An Extravagant Death (Charles Lenox Mysteries, 14)
In 1878, Charles Lenox, the most famous detective in Britain, travels to America at the prime minister’s personal request. On the train from New York to Boston, the bodyguard of William Stuyvesant Schermerhorn IV importunes Charles to travel immediately to Newport, Rhode Island, where a nineteen-year-old debutante has been murdered. Against his better judgment, Charles agrees to investigate.

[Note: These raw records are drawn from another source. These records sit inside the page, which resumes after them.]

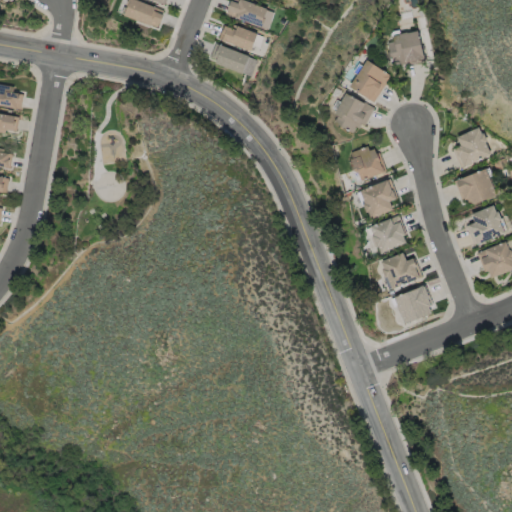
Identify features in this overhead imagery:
building: (159, 0)
building: (246, 11)
building: (143, 12)
road: (62, 28)
building: (236, 36)
road: (186, 40)
building: (404, 46)
building: (227, 57)
building: (368, 80)
building: (7, 95)
building: (351, 113)
building: (6, 122)
building: (471, 146)
building: (3, 158)
building: (366, 164)
road: (34, 168)
building: (0, 182)
building: (475, 186)
road: (288, 193)
building: (377, 198)
building: (486, 224)
road: (437, 228)
building: (386, 234)
building: (496, 258)
building: (398, 269)
building: (412, 304)
road: (435, 338)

Turns out that the dead woman had two serious suitors, including Schermerhorn’s son, and first impressions lead Charles to suspect both young men. But the quick solution crumbles under scrutiny, and the mystery develops with many reversals. So far, so good, but the ending bothers me; the surprise resolution devolves into psychological territory I usually think of as a copout, though Finch’s nuanced approach almost makes up for it.
The real treat, however, is the social commentary. Even Charles, younger brother to a baronet and former member of Parliament, can’t fathom the opulence on display, the class system based on money, or square either with the way most Americans live. How an English gentleman navigates the social and cultural cues is worth the price of admission in itself. I admire the authority with which Finch moves about the world of power and social position, whether we’re talking about a meeting with Benjamin Disraeli or a Caroline Astor soirée. And if you’ve ever wondered how such idioms as backlog, grapevine, or white elephant entered the language, or what a folded-down corner of calling card signified, wonder no more. As with its predecessors, this Lenox novel explores an overlooked aspect of the detective’s life, in this case, fatherhood. I like those sections, few as they are, very much.
Though I find this entry less pleasing than some others in the series, even a less-than-stellar Lenox tale is very good indeed and worth your time.